What does USA FIFA football team advancing have to do with Aereo losing? ESPN and sports on television.

The Supreme Court case was titled American Broadcasting, Co. (ABC) vs. Aereo. ABC and ESPN are owned by the Walt Disney Co., which was joined in the case by CBS, NBC Universal (owned by cable TV giant Comcast), FOX and all the large cable TV companies and cable networks. The broadcast networks and their owned TV stations all claimed that it wasn’t fair for Aereo to retransmit their programming without paying them.

The details of copyright law are too complicated for me to fathom, so I can’t comment on that aspect of the case. Many bloggers and other news sources commented intelligently by focusing on the legal issues in the case, as Jerry Markon, Robert Barnes and Cecilia Kang did in the Washington Post. Some, like Farhad Manjoo in the NY Times Bits blog, commented on the technology issues involved, especially the implications that the Court’s decision might have on cloud storage companies.

But I think it’s interesting to see how the Supreme Court members divided in the 6-3 split. The Court’s three most conservative members (Alito, Scalia and Thomas) were on the dissenting team. Did they not understand the technology involved or interpret the copyright laws differently than the majority (Breyer, Ginsburg, Kagan, Kennedy, Roberts and Sotomayor)?

Could it be the conservatives were voting in favor of a free-market solution and the majority was voting for a more liberal-oriented regulatory solution? Or could it be that the conservatives were sick and tired of their cable TV bills ballooning and wanted to cut the cord, or maybe they just weren’t interested in World Cup football? Free, over-the-air NFL, yes; cable-and-ESPN-delivered FIFA, no.

Or could it be that the conservative trio were looking ahead to 2018, when Fox and Telemundo will be carrying the World Cup, for which they paid $1.2 billion for the two-year package, outbidding ESPN and Univision, which paid $425 for the current FIFA package. Maybe they thought it was a fair, free-market solution for Aereo or other retransmission delivery systems not to pay anything to sports rights holders such as ESPN and FOX.

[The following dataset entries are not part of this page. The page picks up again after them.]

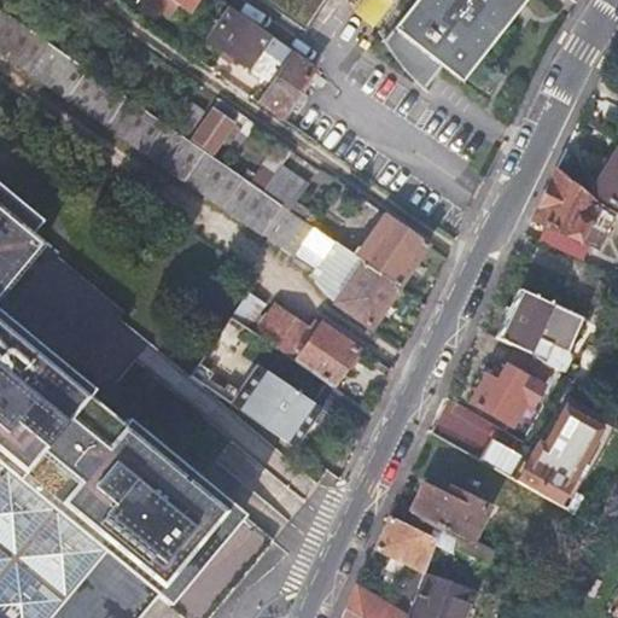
[(197,0),(173,0),(190,12),(197,0)]
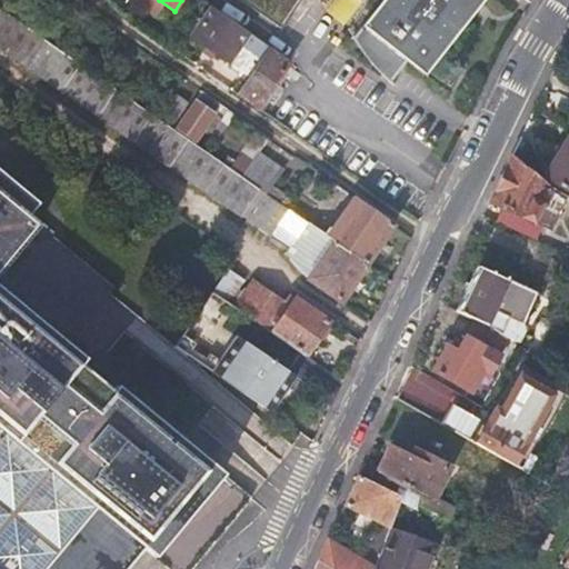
[(302,0),(239,0),(281,29),(302,0)]
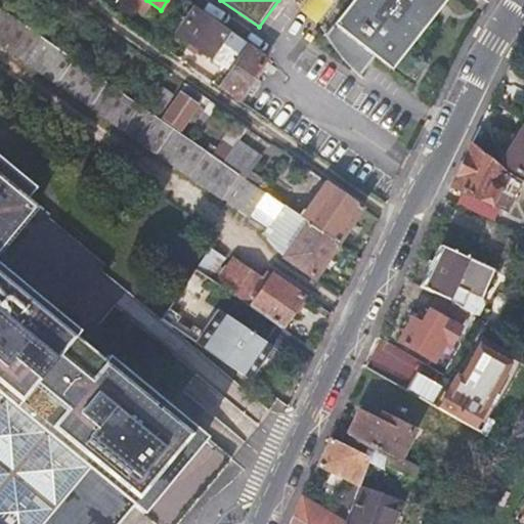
[(447,0),(354,0),(328,34),(334,46),(343,58),(363,75),(378,55),(393,69),(447,0)]
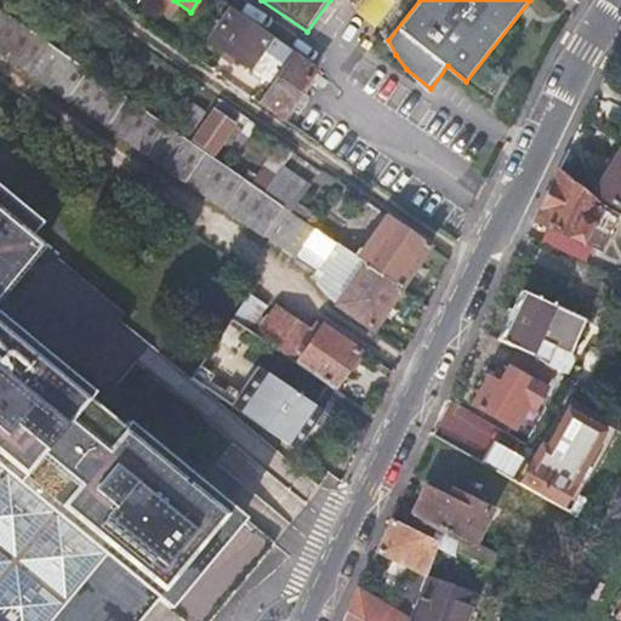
[(170,129),(0,10),(0,51),(263,235),(267,229),(298,251),(314,229),(311,228),(290,212),(289,211),(263,193),(183,138),(170,129)]
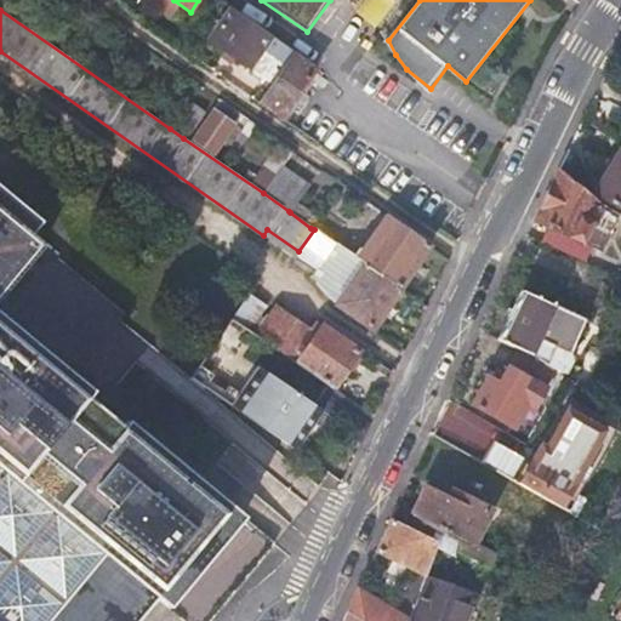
[(272,38),(232,10),(210,39),(251,68),(248,72),(265,83),(280,60),(265,47),(272,38)]
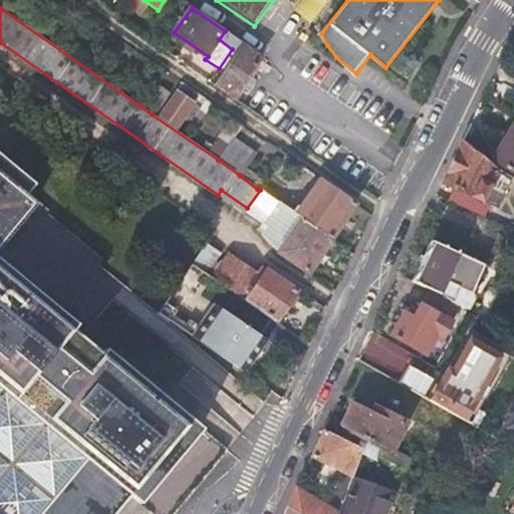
[(261,56),(243,43),(214,84),(232,98),(261,56)]
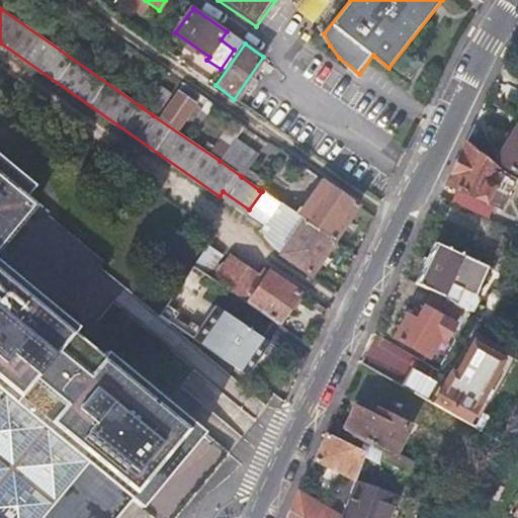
[(169,93),(157,85),(142,107),(153,115),(169,93)]
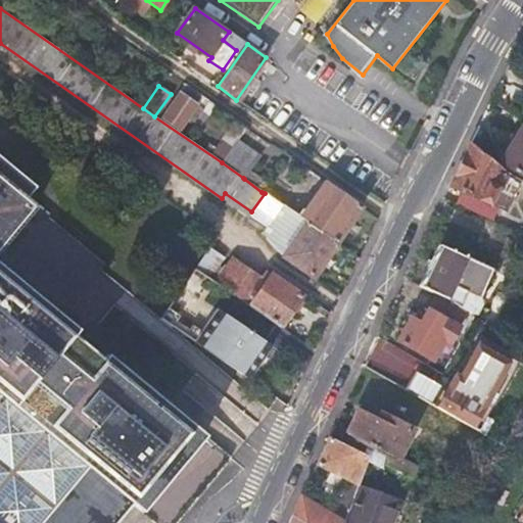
[(522,132),(504,164),(522,176),(522,132)]
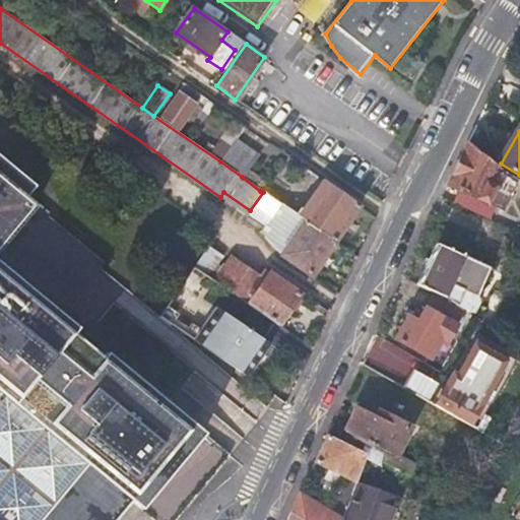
[(236,141),(220,161),(242,177),(256,155),(236,141)]
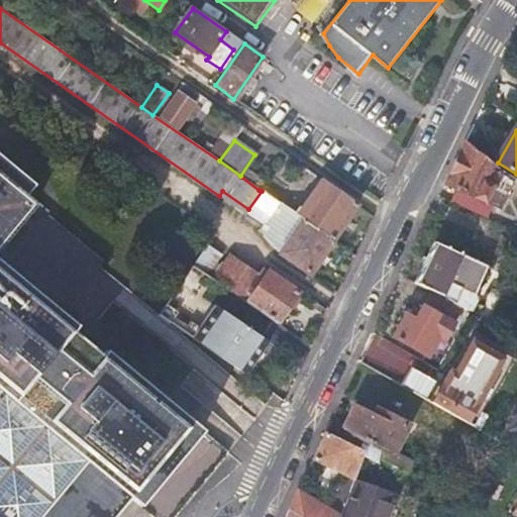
[(495,166),(468,142),(447,185),(486,204),(501,177),(492,170),(495,166)]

If you were a Supreme Court justice and liked the World Cup, loved ESPN and other cable network programming (MTV, CNN, MSNBC, FOX News, CNBC, Bloomberg News, etc.) and couldn’t bear the thought of cutting the cord, you would vote in favor of the broadcasters and cable networks and believe it was not fair for Aereo to pay nothing to broadcast networks for programming, especially not to pay for expensive sports programming.

The majority might have seen the chaos that would have ensued if they voted for Aereo. FOX and Telemundo would more than likely demand that FIFA re-negotiate the $1.2 billion deal. FOX, CBS, NBC and ESPN would more than likely demand that the NFL re-negotiate the multi-billion rights deals.  FOX and ESPN would want to re-do their deals with Major League Baseball. All too much to contemplate — too much money involved.

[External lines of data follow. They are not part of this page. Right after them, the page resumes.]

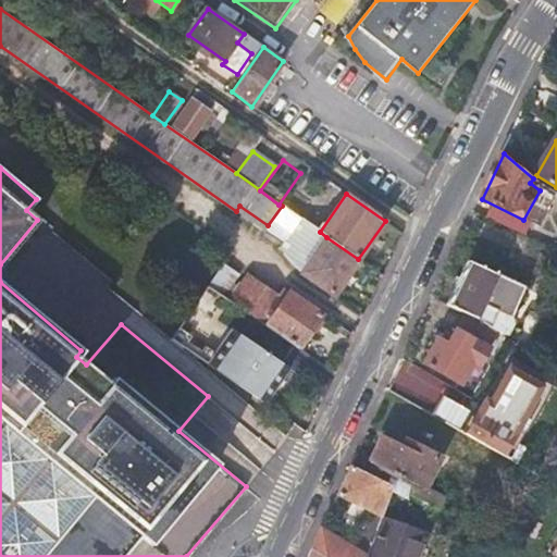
[(300,219),(282,206),(268,225),(285,237),(300,219)]
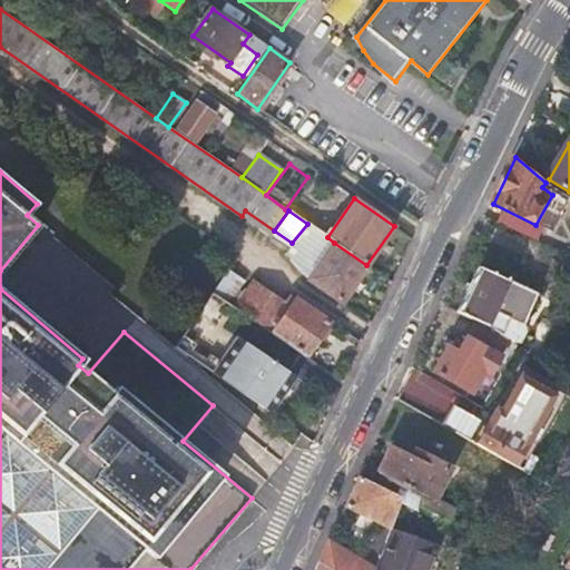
[(366,265),(334,243),(307,279),(341,302),(366,265)]
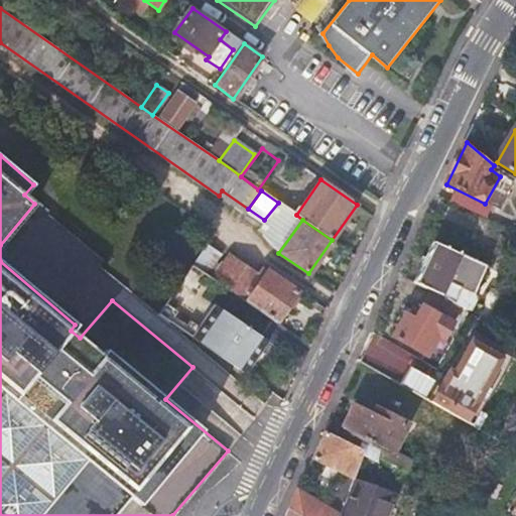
[(486,269),(433,243),(427,258),(418,255),(413,266),(421,269),(415,283),(442,296),(466,310),(486,269)]
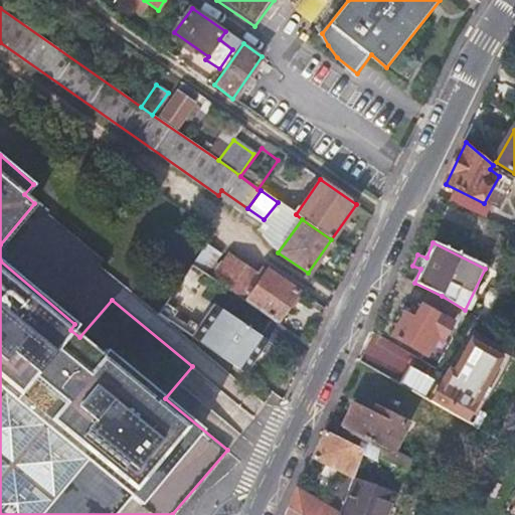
[(220,253),(207,243),(193,265),(212,279),(219,268),(214,264),(220,253)]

Thus, the decision against Aereo was the easiest way out – give the money to the broadcast and cable networks, the TV stations and the sports leagues, not to upstart Aereo and its backer, Barry Diller. The decision also put off the eventual demise of broadcast and cable TV a little longer, just like the USA World Cup football team’s advancement put off its eventual defeat a little longer.